All’orizzonte, infatti, si era intanto profilata Milano. Dopo due episcopati eccentrici come quelli di Carlo Maria Martini e Dionigi Tettamanzi, Benedetto XVI s’era convinto che era giunta l’ora di insediare lì finalmente un vescovo più consono alla propria visione. Nella mente di papa Ratzinger la candidatura di Scola non aveva alternative, certamente non quelle che il segretario di stato Bertone, anche questa volta indaffaratissimo a sbarrargli la strada, ha escogitato fino all’ultimo.
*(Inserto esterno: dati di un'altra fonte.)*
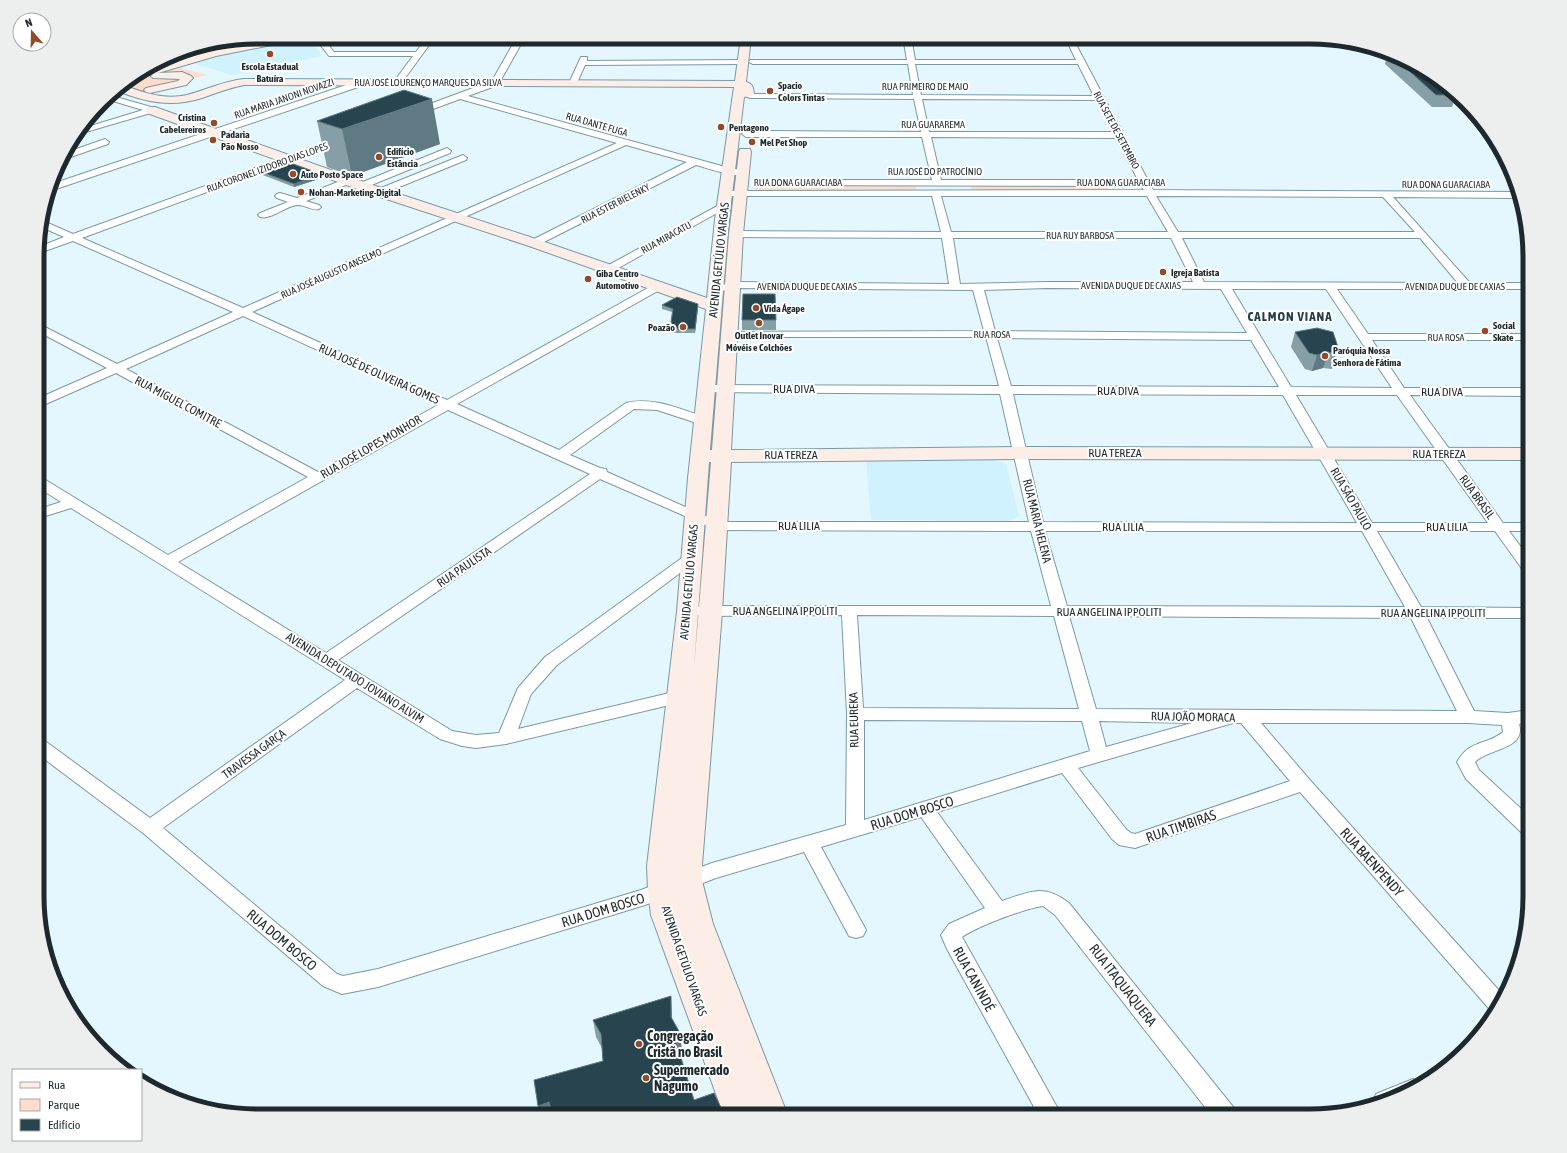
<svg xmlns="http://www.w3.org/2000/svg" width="1567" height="1153" font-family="'Asap Condensed',sans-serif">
  <rect width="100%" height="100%" fill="#e4f7ff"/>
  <path fill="#d0f1fe" d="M304,37H309L322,56L232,75L190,62L249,47Z
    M994,459L1006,464L1019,516L1009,521L871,520L866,460Z"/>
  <path fill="#fedbcb" d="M180,68L207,75L137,93L115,90L130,80Z
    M755,185L916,186V190H754Z
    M971,186H1107L1108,191L972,190Z"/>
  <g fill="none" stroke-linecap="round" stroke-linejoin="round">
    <defs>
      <path id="street" d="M314,37H322L334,52H416L427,37H435L400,85H397L393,83L413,56H329Z
        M517,37H525L498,85L468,96L729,168L746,171L748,173C740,180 707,168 696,165L538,245H530L529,243L530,241L687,162L626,145L252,312L447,400L655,284H663L664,286L663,288L457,404L559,450L626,403C654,396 681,410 708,418L709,421L708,424L703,425L657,410L634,409L570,455L600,468L606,469L607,472L719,522H1029L1000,394L703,392L701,389L703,386L707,385L999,386L986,337H725L723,335L725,333L729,332L984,331L973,290L733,288L715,293L711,292L710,290L711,288L733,282L949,284L942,238L736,237L731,234L736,231L941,232L932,196H726L723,195L721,193L723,191L1144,190L1141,186L766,185L764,183L766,181L769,180H932L922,137H746L742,134L746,131L921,132L914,99L750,98L746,96L750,94L913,95L908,64H753L749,62L750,60H907L903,37H911L915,60H1076L1065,37H1072L1153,190L1516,192L1517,198L1393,197L1470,283H1530V289H1337L1368,334H1530V340H1372L1404,388H1530V396L1410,395L1503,523H1530V531H1509L1530,559V575L1525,573L1495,531H1377L1421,607L1530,608V618H1427L1474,711L1508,713L1530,710V722L1519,724C1527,749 1487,749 1475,762L1479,770L1530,817V836L1523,834L1466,779L1457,762C1470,739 1486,746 1503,732L1502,725L1468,723H1261L1309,779L1504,996L1494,1013L1492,1012L1300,792L1135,848L1119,845L1112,839L1062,773L937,812L1002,901C1030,892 1043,883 1069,903L1234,1108L1237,1116H1212L1055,915L1043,906C1023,909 978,926 962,937L1062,1116H1039L947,949L941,935L949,924L985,908L921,817L821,847L866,930L863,936L856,938L849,936L804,852L716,878L645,905L378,987L342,994L323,986L143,833L39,755V740L45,741L150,818L345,680L71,508L39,518V509L61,502L39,488V478L44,479L168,555L308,477L116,373L39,407V398L107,368L39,332V324L117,364L233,312L73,241L39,253V247L64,237L39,226L41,220L73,234L337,138H343L344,140L343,142L82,238L243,308L617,143L460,99L417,115H411L410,113L411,111L492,81ZM915,64H1078L1094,96L921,95ZM922,99L1097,100L1113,132H929ZM931,137L1116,138L1138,180H941ZM941,196H1147L1168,232H951ZM1156,196L1383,197L1415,232H1178ZM953,238H1171L1193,282H1047L960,284ZM1182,238H1420L1458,283L1204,282ZM1047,288L1221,289L1247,333L995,331L984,290ZM1232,289H1326L1392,388L1291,387ZM243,316L438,405L318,472L126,369ZM997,338L1251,340L1279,387L1011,386ZM1013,394L1283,395L1357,523L1043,522ZM1296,395H1397L1488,523H1372ZM448,410L590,474L326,653L178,562ZM600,479L717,530L1031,531L1051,606H703L698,607L695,611L698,615L703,616L842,615L847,714L846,825L712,863L641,890L378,969L343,976L337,974L163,828L357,688L440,739L462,746L476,748L506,744L678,703L691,701L693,697L691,693L678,691L518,729L531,694L557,665L696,561L698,558L696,555L691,553L686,555L545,657L518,688L499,733L476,735L452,731L338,660ZM1045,531H1362L1405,607L1067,606ZM857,615L1054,616L1079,709L863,708ZM1069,616L1411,618L1457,711L1096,709ZM864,720L1082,721L1090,751L864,820ZM1099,721L1192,723L1106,747ZM1233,723H1241L1290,781L1135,834L1131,833L1126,829L1078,768Z
        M581,57H587V61L744,60L748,62L744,64L585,65L576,85H570L569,83Z
        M361,80H364L368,82L367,84L50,191L52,184Z
        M109,95L151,107L155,110L154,112L79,134L84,128L143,110L106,99Z
        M105,139L109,142L108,144L65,159H60L65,153Z
        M447,148L451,151L450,153L364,188L361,189L356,186L358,184Z
        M463,155L467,158L466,160L382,194H376L374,192L376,190Z
        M348,178L351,179L353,181L351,183L306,201L319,205L321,207L319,209C312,211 306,205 298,205C286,205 272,220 260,217L258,215L260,213L288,202L277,198L275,196L277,194L280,193L297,198Z
        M723,203L728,206L726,208L613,271L609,272L604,269L605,267Z
        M1413,1079L1422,1084L1408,1093L1374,1106L1373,1102L1376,1094Z"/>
      <path id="secondary" d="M281,37H302L297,40L216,56L158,73L182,72L191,76L193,78L186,85L150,93L146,92L144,90L146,88L178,81L180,79L153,78L151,76L153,74L140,77L136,76L151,67L211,51Z
        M741,37H751L746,82C753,84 753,87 754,94L752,96L744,97L729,219L710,450H712L729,234L739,152L740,149H750L751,152L743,234L731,450L1021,447L1530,448V460L1021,459L731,462L722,612L702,865V881L713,924L788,1116H724L651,915L648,891L647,866L677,611L688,478L706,309L529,246L374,195L147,113L145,110L147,107H155L384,189L539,240L707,298L715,219L734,87L244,85C229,88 216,93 202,98C171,108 145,102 115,90L123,85C144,93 165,100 187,95C206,90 224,81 244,79L735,81ZM709,462H711L694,668Z"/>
    </defs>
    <use href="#street" stroke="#7b99a5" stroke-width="2"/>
    <use href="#secondary" stroke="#7b99a5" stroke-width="2"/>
    <use href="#street" fill="#fff" fill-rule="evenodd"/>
    <use href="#secondary" fill="#fcede6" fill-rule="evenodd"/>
    <path stroke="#58666b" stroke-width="1.5" stroke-dasharray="3 1.5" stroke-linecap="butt" d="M168,57L195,49"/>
  </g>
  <path fill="#869ea6" d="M1388,52L1444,83L1460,99H1455L1452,107H1432L1385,64Z
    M317,121L440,144L352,176L327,167Z
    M259,171L321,174L322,178L294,187L260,174Z
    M698,304V308L695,333H670V329L672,312L662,309V305Z
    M742,320H776V330H742Z
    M1295,332L1338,347L1332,369L1323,368L1312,371L1305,369L1291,347Z
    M672,1014V1020L682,1051H679L694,1100L725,1116H540L538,1106L603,1061L602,1048L596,1037L593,1020Z"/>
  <path fill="#607a83" d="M432,99L440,144L352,176L342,129Z
    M321,174L322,178L294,187V184Z
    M698,304V308L695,333V329Z
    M1328,352L1323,368L1312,371L1317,355Z
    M671,996L672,1014V1034L671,1017Z
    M680,1033L682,1051L676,1052L674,1035Z
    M549,1102L552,1116H540L538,1106Z"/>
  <path fill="#28444e" stroke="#607a83" d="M1388,52L1394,54L1444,83L1448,87H1446L1456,95H1436Z
    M404,90L432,99L342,129L317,121Z
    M285,161L321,174L294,184L259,171Z
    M743,294H775L776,320H742Z
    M677,297L698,304L695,329H670L673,309L662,305Z
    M1317,328L1333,332L1338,347H1335L1336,354L1328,352L1317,355L1309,353L1295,332Z
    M671,996V1017L680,1033L674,1035L694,1100L714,1093L725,1116H553L549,1102L538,1106L534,1080L603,1061L601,1034L593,1020Z"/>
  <g fill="#924b27" stroke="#fff" stroke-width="1.5">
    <circle cx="270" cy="54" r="4"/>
    <circle cx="770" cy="91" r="4"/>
    <circle cx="214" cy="123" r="4"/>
    <circle cx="721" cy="127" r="4"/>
    <circle cx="213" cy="140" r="4"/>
    <circle cx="752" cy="142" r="4"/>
    <circle cx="379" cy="157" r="4"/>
    <circle cx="293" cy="174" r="4"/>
    <circle cx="301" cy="192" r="4"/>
    <circle cx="1163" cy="272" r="4"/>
    <circle cx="588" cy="279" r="4"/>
    <circle cx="756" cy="308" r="4"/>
    <circle cx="759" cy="323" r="4"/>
    <circle cx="683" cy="327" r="4"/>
    <circle cx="1485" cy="331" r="4"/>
    <circle cx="1325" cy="356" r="4"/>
    <circle cx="639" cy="1044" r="4"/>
    <circle cx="646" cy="1078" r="4"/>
  </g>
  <g text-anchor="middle" stroke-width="4" stroke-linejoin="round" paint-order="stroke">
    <g font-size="10" font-weight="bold" fill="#1d292d" stroke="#fff" text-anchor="start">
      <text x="270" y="70" text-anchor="middle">Escola Estadual<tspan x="270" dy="12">Batuíra</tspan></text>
      <text x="778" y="89">Spacio<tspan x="778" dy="12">Colors Tintas</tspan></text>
      <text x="206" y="121" text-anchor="end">Cristina<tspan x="206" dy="12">Cabelereiros</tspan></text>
      <text x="729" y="131">Pentagono</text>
      <text x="221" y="138">Padaria<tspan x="221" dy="12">Pão Nosso</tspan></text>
      <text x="760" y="146">Mel Pet Shop</text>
      <text x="387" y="155">Edifício<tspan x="387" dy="12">Estância</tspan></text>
      <text x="301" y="178">Auto Posto Space</text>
      <text x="309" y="196">Nohan-Marketing-Digital</text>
      <text x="1171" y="276">Igreja Batista</text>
      <text x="596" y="277">Giba Centro<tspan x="596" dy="12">Automotivo</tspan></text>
      <text x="764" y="312">Vida Ágape</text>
      <text x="1493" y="329">Social<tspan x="1493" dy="12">Skate</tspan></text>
      <text x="675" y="331" text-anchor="end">Poazão</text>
      <text x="759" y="339" text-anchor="middle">Outlet Inovar<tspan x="759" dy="12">Móvéis e Colchões</tspan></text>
      <text x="1333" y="354">Paróquia Nossa<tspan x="1333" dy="12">Senhora de Fátima</tspan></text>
    </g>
    <g font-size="10" fill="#1d292d" stroke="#fff">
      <text x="428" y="86">RUA JOSÉ LOURENÇO MARQUES DA SILVA</text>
      <text x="925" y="90">RUA PRIMEIRO DE MAIO</text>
      <text transform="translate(284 98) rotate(-19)" y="4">RUA MARIA JANONI NOVAZZI</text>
      <text transform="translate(597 124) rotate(16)" y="4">RUA DANTE FUGA</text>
      <text x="933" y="128">RUA GUARAREMA</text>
      <text transform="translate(1117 130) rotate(62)" y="4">RUA SETE DE SETEMBRO</text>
      <text transform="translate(267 167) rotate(-20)" y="4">RUA CORONEL IZIDORO DIAS LOPES</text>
      <text x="935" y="175">RUA JOSÉ DO PATROCÍNIO</text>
      <text x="798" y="186">RUA DONA GUARACIABA</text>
      <text x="1121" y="186">RUA DONA GUARACIABA</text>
      <text x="1446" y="188">RUA DONA GUARACIABA</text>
      <text transform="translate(615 203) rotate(-27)" y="4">RUA ESTER BIELENKY</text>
      <text x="1080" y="239">RUA RUY BARBOSA</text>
      <text transform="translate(666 237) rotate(-29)" y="4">RUA MIRACATU</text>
      <text transform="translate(331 273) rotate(-24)" y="4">RUA JOSÉ AUGUSTO ANSELMO</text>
      <text x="1131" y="289">AVENIDA DUQUE DE CAXIAS</text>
      <text x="807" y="290">AVENIDA DUQUE DE CAXIAS</text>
      <text x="1455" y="290">AVENIDA DUQUE DE CAXIAS</text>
      <text x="992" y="338">RUA ROSA</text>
      <text x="1446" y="341">RUA ROSA</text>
    </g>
    <g font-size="12" fill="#1d292d" stroke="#fff">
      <text transform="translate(719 260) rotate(-84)" y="4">AVENIDA GETÚLIO VARGAS</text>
      <text transform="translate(379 374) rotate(24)" y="4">RUA JOSÉ DE OLIVEIRA GOMES</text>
      <text x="794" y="393">RUA DIVA</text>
      <text x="1118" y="395">RUA DIVA</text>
      <text x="1442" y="396">RUA DIVA</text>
      <text transform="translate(178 402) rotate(28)" y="4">RUA MIGUEL COMITRE</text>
      <text transform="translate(371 447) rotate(-30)" y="4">RUA JOSÉ LOPES MONHOR</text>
      <text x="1115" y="457">RUA TEREZA</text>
      <text x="1439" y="458">RUA TEREZA</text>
      <text x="791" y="459">RUA TEREZA</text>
      <text transform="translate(1477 497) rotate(54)" y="4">RUA BRASIL</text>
      <text transform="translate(1351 499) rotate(60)" y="4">RUA SÃO PAULO</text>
      <text transform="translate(1037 521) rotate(76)" y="4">RUA MARIA HELENA</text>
      <text x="799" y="530">RUA LILIA</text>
      <text x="1123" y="531">RUA LILIA</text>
      <text x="1447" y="531">RUA LILIA</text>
      <text transform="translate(464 567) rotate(-34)" y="4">RUA PAULISTA</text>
      <text transform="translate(689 582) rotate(-85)" y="4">AVENIDA GETÚLIO VARGAS</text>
      <text x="785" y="615">RUA ANGELINA IPPOLITI</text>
      <text x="1109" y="616">RUA ANGELINA IPPOLITI</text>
      <text x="1433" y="617">RUA ANGELINA IPPOLITI</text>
      <text transform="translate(355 678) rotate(32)" y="4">AVENIDA DEPUTADO JOVIANO ALVIM</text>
      <text transform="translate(1193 717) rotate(1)" y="4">RUA JOÃO MORACA</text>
      <text transform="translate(854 720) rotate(-91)" y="4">RUA EUREKA</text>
      <text transform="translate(254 754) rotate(-36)" y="4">TRAVESSA GARÇA</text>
      <text transform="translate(684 961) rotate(71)" y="4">AVENIDA GETÚLIO VARGAS</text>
    </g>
    <g font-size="13" font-weight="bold" letter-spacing="1" fill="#243f4a" stroke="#fff">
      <text x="1290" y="321">CALMON VIANA</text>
    </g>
    <g font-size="14" fill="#1d292d" stroke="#fff">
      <text transform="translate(912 813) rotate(-17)" y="5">RUA DOM BOSCO</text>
      <text transform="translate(1181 826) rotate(-19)" y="5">RUA TIMBIRAS</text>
      <text transform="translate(1372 862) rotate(48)" y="5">RUA BAENPENDY</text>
      <text transform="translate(603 910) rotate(-17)" y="5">RUA DOM BOSCO</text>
      <text transform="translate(282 940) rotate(40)" y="5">RUA DOM BOSCO</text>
      <text transform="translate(974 979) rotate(61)" y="5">RUA CANINDÉ</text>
      <text transform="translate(1123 985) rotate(52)" y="5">RUA ITAQUAQUERA</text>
    </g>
    <g font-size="14" font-weight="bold" fill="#1d292d" stroke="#fff" text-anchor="start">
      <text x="647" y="1041">Congregação<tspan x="647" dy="16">Cristã no Brasil</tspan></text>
      <text x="654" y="1075">Supermercado<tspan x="654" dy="16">Nagumo</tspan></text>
    </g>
  </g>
  <path d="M0 0H1567V1153H0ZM257 44H1310A213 213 0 0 1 1523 257V896A213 213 0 0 1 1310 1109H257A213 213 0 0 1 44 896V257A213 213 0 0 1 257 44Z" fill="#edeeee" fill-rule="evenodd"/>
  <path fill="none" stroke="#1d292d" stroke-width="5" d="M257 44H1310A213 213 0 0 1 1523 257V896A213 213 0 0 1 1310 1109H257A213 213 0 0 1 44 896V257A213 213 0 0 1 257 44Z"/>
  <rect x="12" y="1069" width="130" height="72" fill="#ffffff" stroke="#a5a9ab"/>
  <rect x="20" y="1082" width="20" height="6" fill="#fcede6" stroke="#a5a9ab"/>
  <text x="48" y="1089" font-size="12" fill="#1d292d">Rua</text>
  <rect x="20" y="1099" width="20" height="12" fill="#fedbcb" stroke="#a5a9ab"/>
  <text x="48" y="1109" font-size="12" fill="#1d292d">Parque</text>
  <rect x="20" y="1119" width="20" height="12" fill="#28444e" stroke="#a5a9ab"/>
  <text x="48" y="1129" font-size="12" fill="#1d292d">Edifício</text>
  <g transform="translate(32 32) rotate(340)"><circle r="19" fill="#ffffff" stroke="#a5a9ab"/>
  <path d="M0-3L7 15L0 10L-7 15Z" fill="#924b27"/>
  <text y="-6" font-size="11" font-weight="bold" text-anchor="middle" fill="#1d292d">N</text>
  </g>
</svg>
La convinzione di Ratzinger è la stessa di un altro anziano cardinale milanese, Giacomo Biffi, secondo il quale per riportare l’arcidiocesi di Milano sulla retta via occorre riprendere la tradizione dei grandi vescovi “ambrosiani”, di forte tempra e di orientamento sicuro.

L’ultimo dei quali era stato Giovanni Colombo. Cioè, per ironia della sorte, proprio colui che non voleva ordinar prete quell’Angelo Scola che ora, dal cielo, vede arrivare come suo successore.